[What is expected]
Below are the entries; give again exactly the lines from the one mentioning "10: (753, 563)" through the one mentioning "16: (924, 452)", inclusive.

*** Opening Source records ***

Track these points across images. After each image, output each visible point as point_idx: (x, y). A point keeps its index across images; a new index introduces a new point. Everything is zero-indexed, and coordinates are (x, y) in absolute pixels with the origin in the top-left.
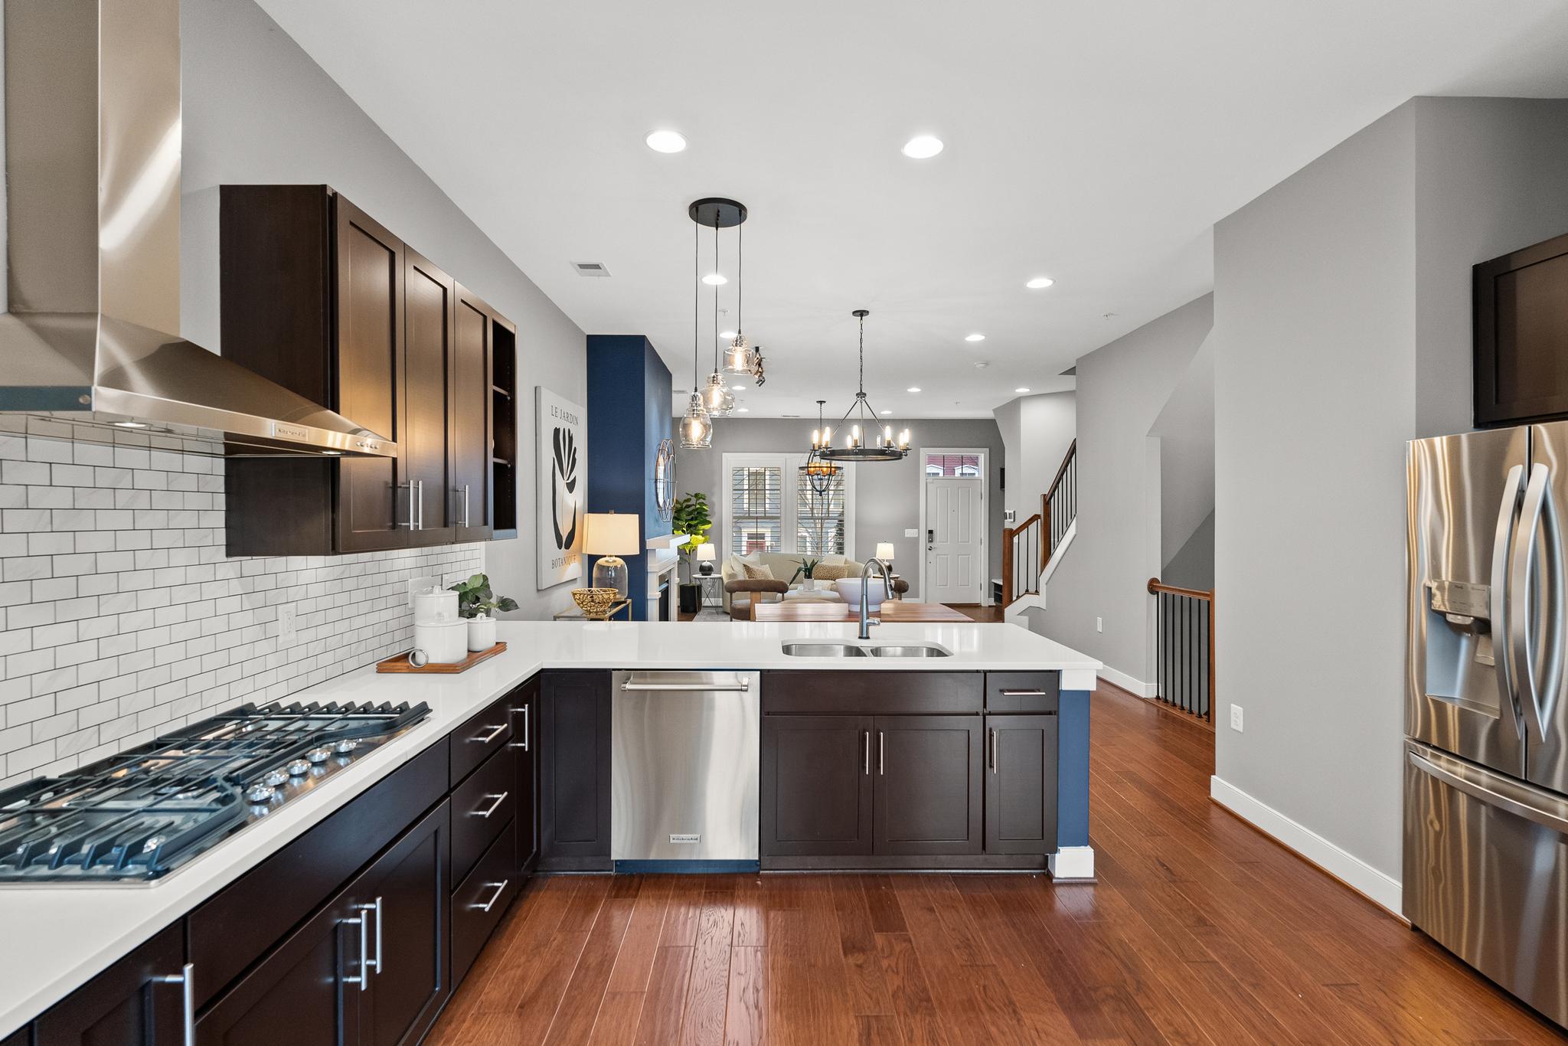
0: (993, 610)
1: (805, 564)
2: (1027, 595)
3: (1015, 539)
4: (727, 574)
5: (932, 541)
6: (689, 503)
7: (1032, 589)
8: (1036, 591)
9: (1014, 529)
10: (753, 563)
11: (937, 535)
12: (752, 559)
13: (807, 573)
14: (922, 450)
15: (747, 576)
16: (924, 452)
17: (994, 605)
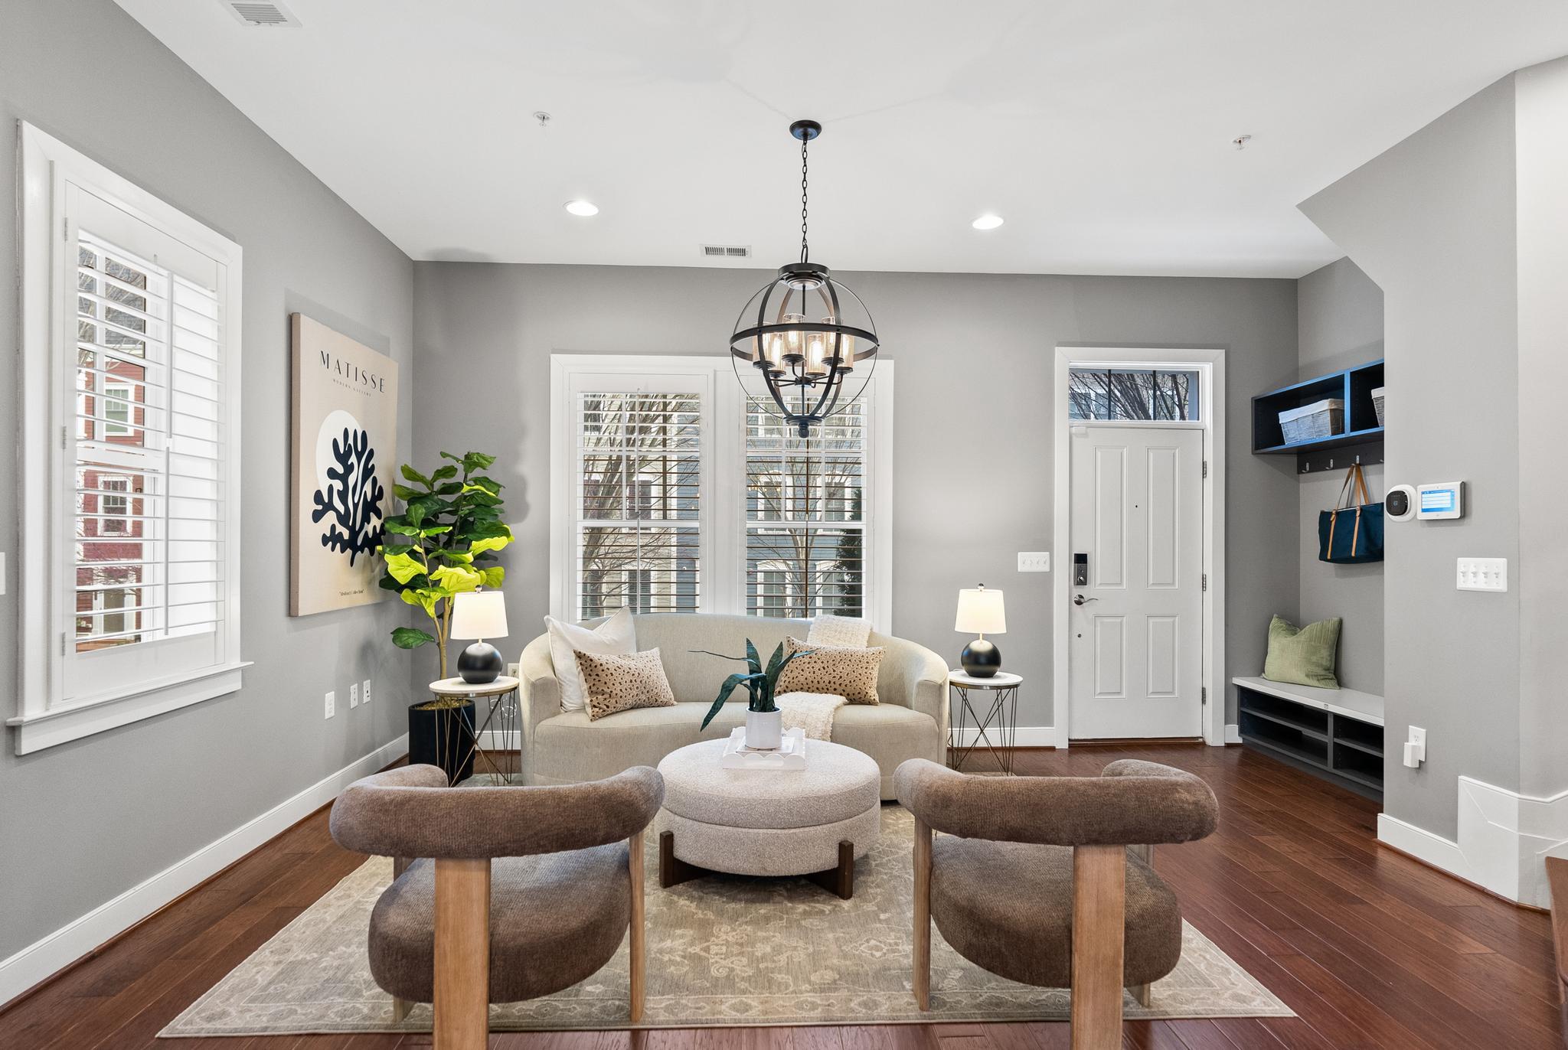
1: (754, 658)
4: (529, 678)
5: (1083, 583)
10: (611, 647)
11: (1096, 568)
12: (606, 635)
13: (759, 691)
14: (1059, 352)
15: (585, 686)
16: (1067, 358)
17: (1240, 741)
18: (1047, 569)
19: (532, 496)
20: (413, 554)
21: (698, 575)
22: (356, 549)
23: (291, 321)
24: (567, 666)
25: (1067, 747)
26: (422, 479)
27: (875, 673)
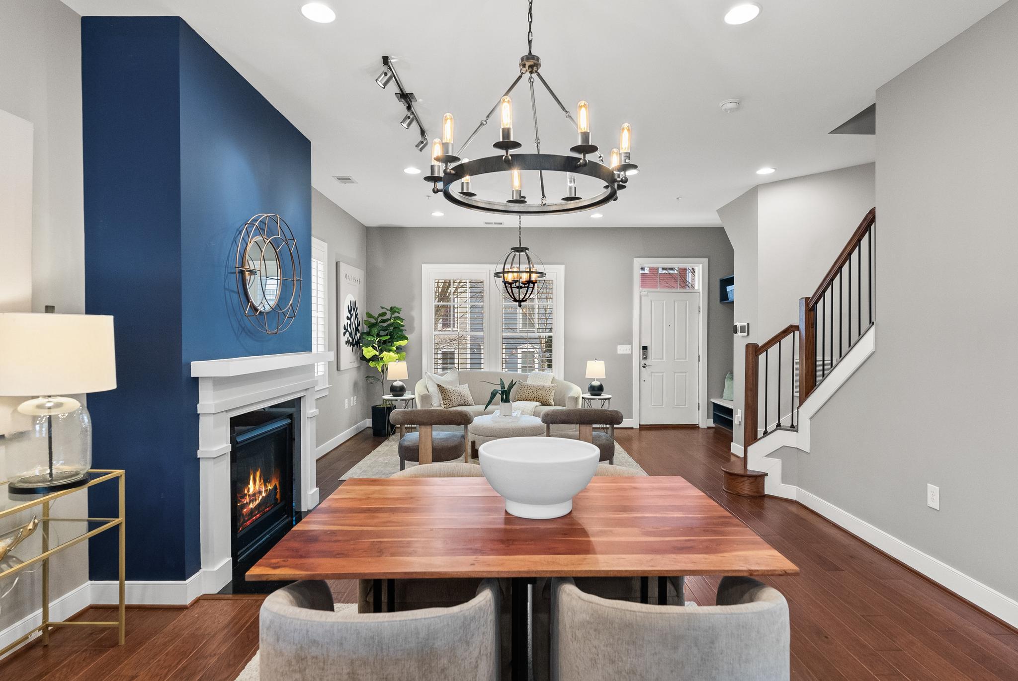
0: (712, 431)
1: (502, 384)
2: (778, 432)
3: (762, 357)
4: (419, 395)
5: (646, 358)
6: (385, 318)
7: (786, 421)
8: (792, 426)
9: (760, 345)
10: (449, 383)
11: (651, 352)
12: (448, 378)
13: (504, 396)
14: (635, 260)
15: (441, 397)
16: (638, 263)
17: (713, 426)
18: (630, 352)
19: (416, 324)
20: (374, 347)
21: (482, 355)
22: (354, 345)
23: (337, 264)
24: (434, 390)
25: (638, 427)
26: (373, 317)
27: (553, 394)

*** Closing Source records ***

[Answer box]
10: (753, 563)
11: (937, 535)
12: (752, 559)
13: (807, 573)
14: (922, 450)
15: (747, 576)
16: (924, 452)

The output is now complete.